### PAGE
((
Ath. Every man has a more than natural elevation; his heart is
glad within him, and he will say anything and will be restrained by
nobody at such a time; he fancies that he is able to rule over himself
and all mankind.
Cle. Quite true.
Ath. Were we not saying that on such occasions the souls of the
drinkers become like iron heated in the fire, and grow softer and
younger, and are easily moulded by him who knows how to educate and
fashion them, just as when they were young, and that this fashioner of
them is the same who prescribed for them in the days of their youth,
viz., the good legislator; and that he ought to enact laws of the
banquet, which, when a man is confident, bold, and impudent, and
unwilling to wait his turn and have his share of silence and speech,
and drinking and music, will change his character into the
opposite-such laws as will infuse into him a just and noble fear,
which will take up arms at the approach of insolence, being that
divine fear which we have called reverence and shame?
Cle. True.
Ath. And the guardians of these laws and fellow-workers with them
are the calm and sober generals of the drinkers; and without their
help there is greater difficulty in fighting against drink than in
fighting against enemies when the commander of an army is not
himself calm; and he who is unwilling to obey them and the
commanders of Dionysiac feasts who are more than sixty years of age,
shall suffer a disgrace as great as he who disobeys military
leaders, or even greater.
))
### RECORDED DATA
((
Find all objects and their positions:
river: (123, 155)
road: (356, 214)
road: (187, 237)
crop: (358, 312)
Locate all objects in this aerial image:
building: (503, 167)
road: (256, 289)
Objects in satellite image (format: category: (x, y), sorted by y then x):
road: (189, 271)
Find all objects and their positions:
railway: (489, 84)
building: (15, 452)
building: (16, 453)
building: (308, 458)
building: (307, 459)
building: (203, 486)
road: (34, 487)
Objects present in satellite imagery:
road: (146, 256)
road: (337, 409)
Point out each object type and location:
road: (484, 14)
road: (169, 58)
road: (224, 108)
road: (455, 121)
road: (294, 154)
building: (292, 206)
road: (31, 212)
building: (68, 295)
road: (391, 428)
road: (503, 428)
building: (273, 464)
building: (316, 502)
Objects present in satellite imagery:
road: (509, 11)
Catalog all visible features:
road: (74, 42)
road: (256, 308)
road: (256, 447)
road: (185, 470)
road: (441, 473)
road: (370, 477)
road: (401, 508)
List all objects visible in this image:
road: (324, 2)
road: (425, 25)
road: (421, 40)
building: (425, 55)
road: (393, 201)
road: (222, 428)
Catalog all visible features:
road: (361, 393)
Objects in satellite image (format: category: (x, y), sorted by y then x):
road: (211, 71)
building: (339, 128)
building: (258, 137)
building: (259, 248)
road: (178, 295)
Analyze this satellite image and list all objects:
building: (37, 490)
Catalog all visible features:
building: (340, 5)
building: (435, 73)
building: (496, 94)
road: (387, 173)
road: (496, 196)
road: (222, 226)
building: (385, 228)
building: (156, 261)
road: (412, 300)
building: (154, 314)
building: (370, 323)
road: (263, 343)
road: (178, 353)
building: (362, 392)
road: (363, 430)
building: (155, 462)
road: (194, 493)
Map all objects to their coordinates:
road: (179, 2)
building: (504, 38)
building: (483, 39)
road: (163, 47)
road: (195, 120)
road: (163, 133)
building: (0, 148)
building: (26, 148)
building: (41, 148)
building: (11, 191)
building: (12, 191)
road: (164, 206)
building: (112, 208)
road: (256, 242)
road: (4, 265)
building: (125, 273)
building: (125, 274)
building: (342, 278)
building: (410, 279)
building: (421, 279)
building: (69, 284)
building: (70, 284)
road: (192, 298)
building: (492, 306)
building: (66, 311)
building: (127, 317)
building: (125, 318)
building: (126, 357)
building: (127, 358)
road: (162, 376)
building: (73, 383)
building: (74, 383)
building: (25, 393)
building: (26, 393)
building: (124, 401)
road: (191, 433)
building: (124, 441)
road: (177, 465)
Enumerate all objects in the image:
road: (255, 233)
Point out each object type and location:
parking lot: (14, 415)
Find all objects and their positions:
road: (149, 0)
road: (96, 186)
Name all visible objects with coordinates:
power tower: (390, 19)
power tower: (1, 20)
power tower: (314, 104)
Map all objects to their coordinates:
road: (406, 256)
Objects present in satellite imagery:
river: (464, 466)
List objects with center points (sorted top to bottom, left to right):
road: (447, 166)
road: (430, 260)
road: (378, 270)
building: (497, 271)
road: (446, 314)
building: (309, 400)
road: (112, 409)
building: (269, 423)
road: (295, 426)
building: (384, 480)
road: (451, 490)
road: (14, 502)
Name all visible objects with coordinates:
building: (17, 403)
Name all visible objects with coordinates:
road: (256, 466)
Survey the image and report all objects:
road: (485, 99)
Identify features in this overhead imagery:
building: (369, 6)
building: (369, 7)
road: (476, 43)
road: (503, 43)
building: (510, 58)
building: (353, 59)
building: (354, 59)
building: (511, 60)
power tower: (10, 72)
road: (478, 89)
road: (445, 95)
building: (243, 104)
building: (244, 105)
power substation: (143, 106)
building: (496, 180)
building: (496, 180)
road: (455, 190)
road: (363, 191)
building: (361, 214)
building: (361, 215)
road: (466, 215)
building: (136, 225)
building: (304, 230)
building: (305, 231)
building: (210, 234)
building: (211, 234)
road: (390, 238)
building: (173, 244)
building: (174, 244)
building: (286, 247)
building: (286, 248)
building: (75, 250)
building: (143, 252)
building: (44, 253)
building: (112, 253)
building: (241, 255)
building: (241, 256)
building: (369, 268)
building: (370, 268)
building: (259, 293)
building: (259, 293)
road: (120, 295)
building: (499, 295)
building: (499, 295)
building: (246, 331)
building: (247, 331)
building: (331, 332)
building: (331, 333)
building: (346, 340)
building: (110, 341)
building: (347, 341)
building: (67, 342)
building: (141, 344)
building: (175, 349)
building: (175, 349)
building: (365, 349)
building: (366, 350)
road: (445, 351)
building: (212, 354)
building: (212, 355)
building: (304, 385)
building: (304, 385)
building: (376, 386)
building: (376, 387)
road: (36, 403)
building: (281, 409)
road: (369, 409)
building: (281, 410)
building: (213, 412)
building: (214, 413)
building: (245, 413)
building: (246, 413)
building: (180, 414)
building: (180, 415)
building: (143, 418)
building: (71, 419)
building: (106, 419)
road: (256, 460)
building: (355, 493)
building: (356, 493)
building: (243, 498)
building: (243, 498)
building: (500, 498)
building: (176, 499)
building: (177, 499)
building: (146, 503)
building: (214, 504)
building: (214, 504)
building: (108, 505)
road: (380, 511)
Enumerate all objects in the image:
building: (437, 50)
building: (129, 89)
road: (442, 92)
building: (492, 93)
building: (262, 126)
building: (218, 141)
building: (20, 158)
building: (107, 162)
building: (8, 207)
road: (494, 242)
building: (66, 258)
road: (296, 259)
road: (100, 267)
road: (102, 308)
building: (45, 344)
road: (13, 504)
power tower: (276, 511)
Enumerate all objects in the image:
))
### WHAT NEEDS TO BE DONE
Answer these about the dialogue above:
(a) What do the souls of drinkers become like?
(b) How old are the commanders of Dionysiac feasts?
(c) What name is given to the divine fear?

### RESULT OF THIS TASK
(a) Iron heated in the fire.
(b) More than sixty years of age.
(c) Reverence and shame.